In cheerleading fashion, the Financial Times offered this subtitle: “Trump victory underscores chancellor’s importance to world liberal order”.
The world will be better off if she loses, but here’s the announcement.
Angela Merkel has decided to seek a fourth term as German chancellor, less than two weeks after Donald Trump’s election in the US left her as the west’s pre-eminent defender of liberal values.
The announcement to stand again came days after meetings with world leaders that underscored Ms Merkel’s importance to an international liberal order rocked by Mr Trump’s electoral victory, and the rise of populist and nationalist parties across Europe.
She announced her decision to seek re-election on Sunday night, ending months of speculation. She said she had “thought endlessly” about whether to run again and described the decision as “anything but trivial, not for the country, for the party and for me personally”.
Ms Merkel said she wanted to serve Germany in “these difficult and uncertain times”.
Ms Merkel’s decision comes as the French on Sunday went to the polls to select a centre-right candidate for next year’s election. Pollsters expect the winner to face far-right leader Marine Le Pen in the battle for the presidency.
“Germany and Europe need a safe pair of hands, they need predictability in policymaking, coherence and stability,” said Norbert Röttgen, the CDU head of the Bundestag Foreign Affairs committee. “It’s our responsibility to be this anchor of stability in the world.”
In the eyes of many AfD supporters, Ms Merkel symbolises a remote political establishment that has grown out of touch with the concerns of ordinary voters disillusioned by globalisation, free trade and open borders.
The AFD is now Germany’s third most popular party, according to Emnid, with 13 per cent of the vote. This compares with 33 per cent for the CDU/CSU — down considerably on the 41 per cent they scored in the 2013 election — and 24 per cent for the Social Democrats, junior partner in Ms Merkel’s governing coalition.
“The Bundestag election is open,” said Thomas Oppermann, head of the SPD group in parliament. “Angela Merkel is no longer unbeatable.”
To Hell With Principles
During its meeting on Sunday, the CDU also began drawing up an election platform for next year’s campaign which is in part designed to stop the haemorrhaging of support to the AFD. The party will, for example, rule out a repeat of last year’s refugee influx and say that it will pursue sanctions against migrants who refuse to integrate into German society.

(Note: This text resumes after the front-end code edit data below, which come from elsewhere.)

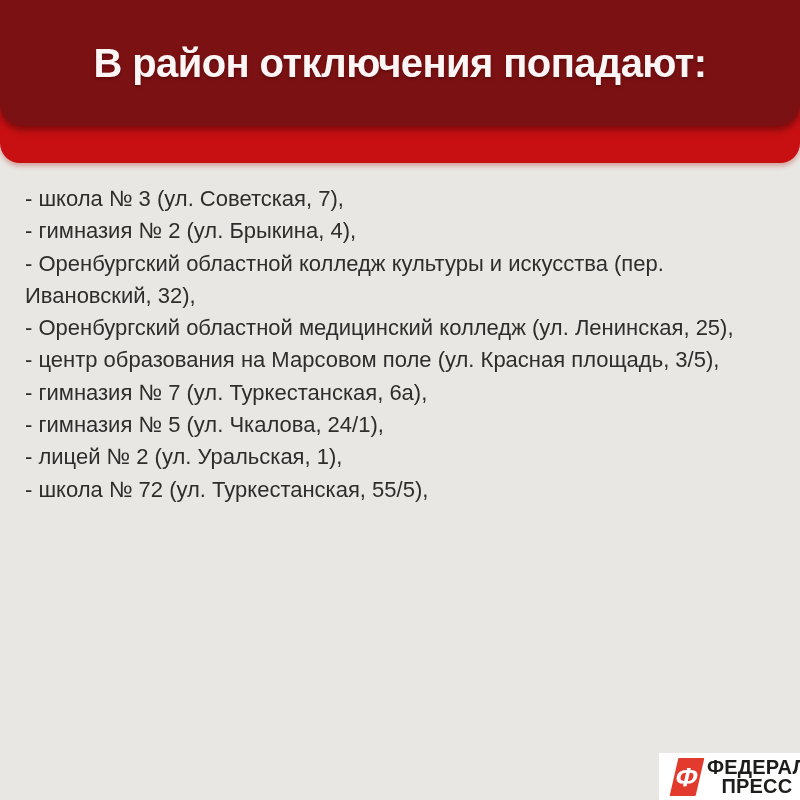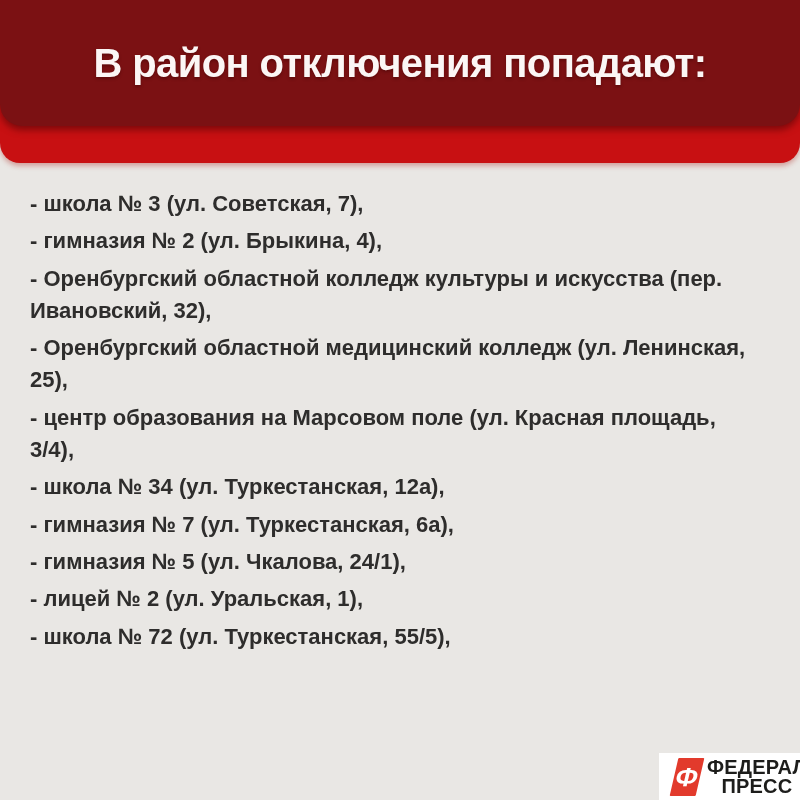--- a/index.html
+++ b/index.html
@@ -53,21 +53,21 @@
   .list {
     position: absolute;
     top: 183px;
     left: 25px;
     width: 734px;
     font-size: 22px;
     line-height: 32.3px;
     color: #2e2d2c;
     z-index: 0;
   }
-  .list-item { margin: 5px; font-weight: bold; }
+  .list-item { margin: 0; }
 
   
   .logo {
     position: absolute;
     left: 659px;
     top: 753px;
     width: 160px;
     height: 47px;
     background: #ffffff;
     display: flex;
@@ -110,22 +110,21 @@
 
   <div class="header">
     <h1 class="title">В район отключения попадают:</h1>
   </div>
 
   <div class="list">
       <div class="list-item">- школа № 3 (ул. Советская, 7),</div>
       <div class="list-item">- гимназия № 2 (ул. Брыкина, 4),</div>
       <div class="list-item">- Оренбургский областной колледж культуры и искусства (пер. Ивановский, 32),</div>
       <div class="list-item">- Оренбургский областной медицинский колледж (ул. Ленинская, 25),</div>
-      <div class="list-item">- центр образования на Марсовом поле (ул. Красная площадь, 3/4),</div>
-      <div class="list-item">- школа № 34 (ул. Туркестанская, 12а),</div>
+      <div class="list-item">- центр образования на Марсовом поле (ул. Красная площадь, 3/5),</div>
       <div class="list-item">- гимназия № 7 (ул. Туркестанская, 6а),</div>
       <div class="list-item">- гимназия № 5 (ул. Чкалова, 24/1),</div>
       <div class="list-item">- лицей № 2 (ул. Уральская, 1),</div>
       <div class="list-item">- школа № 72 (ул. Туркестанская, 55/5),</div>
     </div>
 
   <div class="logo">
     <div class="logo-mark">
       <span>Ф</span>
     </div>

Merkel still has not admitted a refugee policy mistake. In fact, she stated if she could go back in time she would go back far enough to plan for the refugees.
Now, her party hopes to get away with distortions and lies about Merkel’s true colors by saying things AfD wants to hear.
This is what Hillary did in an attempt to pick up Bernie Sanders votes. Hillary also bent her stance on trade and tariffs so that it was indistinguishable from Trump. Then despite all of media rallying around Hillary, she lost anyway.
Improving Support for Merkel?
“Results showed that 50 percent of poll participants were against a new term for the Chancellor, while 42 percent were in favor. She has come under fire from both citizens and fellow politicians for her refugee policies.”
Now we are told over 50% support her. One reason is no one in CDU/CSU wants to run against her. A second reason is Merkel’s pact with Erdogan to keep refugees penned up in Turkey is still “working” to use the term loosely.
There is no real groundswell of support for Merkel.